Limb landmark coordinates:
....
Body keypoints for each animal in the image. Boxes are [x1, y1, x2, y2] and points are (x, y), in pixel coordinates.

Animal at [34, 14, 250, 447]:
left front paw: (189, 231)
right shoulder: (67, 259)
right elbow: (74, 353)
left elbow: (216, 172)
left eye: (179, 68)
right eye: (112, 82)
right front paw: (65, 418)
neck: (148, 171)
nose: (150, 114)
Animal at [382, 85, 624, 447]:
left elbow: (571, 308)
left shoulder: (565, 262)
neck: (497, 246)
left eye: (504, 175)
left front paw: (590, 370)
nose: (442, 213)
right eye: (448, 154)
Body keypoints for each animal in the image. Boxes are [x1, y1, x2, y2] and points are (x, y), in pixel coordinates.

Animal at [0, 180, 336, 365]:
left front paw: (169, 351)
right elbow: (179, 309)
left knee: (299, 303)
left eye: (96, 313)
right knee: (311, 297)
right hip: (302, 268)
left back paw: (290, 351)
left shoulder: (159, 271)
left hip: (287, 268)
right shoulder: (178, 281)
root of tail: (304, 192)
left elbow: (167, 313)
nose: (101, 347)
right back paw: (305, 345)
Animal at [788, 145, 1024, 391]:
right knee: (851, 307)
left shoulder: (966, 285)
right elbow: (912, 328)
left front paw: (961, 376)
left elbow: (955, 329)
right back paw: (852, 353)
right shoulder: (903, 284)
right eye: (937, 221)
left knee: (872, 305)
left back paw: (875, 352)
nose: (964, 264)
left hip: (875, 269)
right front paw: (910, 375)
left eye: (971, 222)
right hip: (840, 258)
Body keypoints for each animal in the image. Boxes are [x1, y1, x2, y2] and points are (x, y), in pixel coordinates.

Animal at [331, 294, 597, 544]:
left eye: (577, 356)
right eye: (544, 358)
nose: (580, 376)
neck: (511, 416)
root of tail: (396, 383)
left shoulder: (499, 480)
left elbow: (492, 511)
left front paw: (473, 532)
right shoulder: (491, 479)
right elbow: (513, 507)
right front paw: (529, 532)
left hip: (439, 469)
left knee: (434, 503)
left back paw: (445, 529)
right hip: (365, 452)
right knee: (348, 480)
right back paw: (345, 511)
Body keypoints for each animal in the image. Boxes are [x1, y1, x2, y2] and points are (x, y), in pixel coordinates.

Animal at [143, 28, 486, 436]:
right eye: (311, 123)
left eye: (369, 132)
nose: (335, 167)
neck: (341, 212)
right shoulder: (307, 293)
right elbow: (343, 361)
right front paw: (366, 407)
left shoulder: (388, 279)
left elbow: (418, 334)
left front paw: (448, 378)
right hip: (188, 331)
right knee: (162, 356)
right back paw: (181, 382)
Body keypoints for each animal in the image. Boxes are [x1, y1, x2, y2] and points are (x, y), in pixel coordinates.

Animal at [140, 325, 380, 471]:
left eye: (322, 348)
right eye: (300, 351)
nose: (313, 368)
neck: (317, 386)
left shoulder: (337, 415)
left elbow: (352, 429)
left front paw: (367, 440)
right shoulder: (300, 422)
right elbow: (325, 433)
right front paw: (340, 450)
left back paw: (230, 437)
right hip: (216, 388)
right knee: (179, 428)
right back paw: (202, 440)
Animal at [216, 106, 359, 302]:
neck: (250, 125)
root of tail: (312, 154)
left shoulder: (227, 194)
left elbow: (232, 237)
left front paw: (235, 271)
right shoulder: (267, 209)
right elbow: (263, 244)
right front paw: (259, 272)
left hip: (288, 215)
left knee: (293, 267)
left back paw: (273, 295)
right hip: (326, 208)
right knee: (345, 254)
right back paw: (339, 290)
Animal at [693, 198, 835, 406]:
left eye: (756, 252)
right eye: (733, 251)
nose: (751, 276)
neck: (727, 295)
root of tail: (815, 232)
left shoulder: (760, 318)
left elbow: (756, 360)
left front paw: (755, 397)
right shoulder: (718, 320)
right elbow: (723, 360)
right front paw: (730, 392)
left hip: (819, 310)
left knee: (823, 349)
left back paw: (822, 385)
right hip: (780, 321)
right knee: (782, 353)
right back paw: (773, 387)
....
# EXERCISE REQUIREMENTS
Work out how many lines in this data contain "tail". Only that number should be given.

# WRITTEN REPLY
4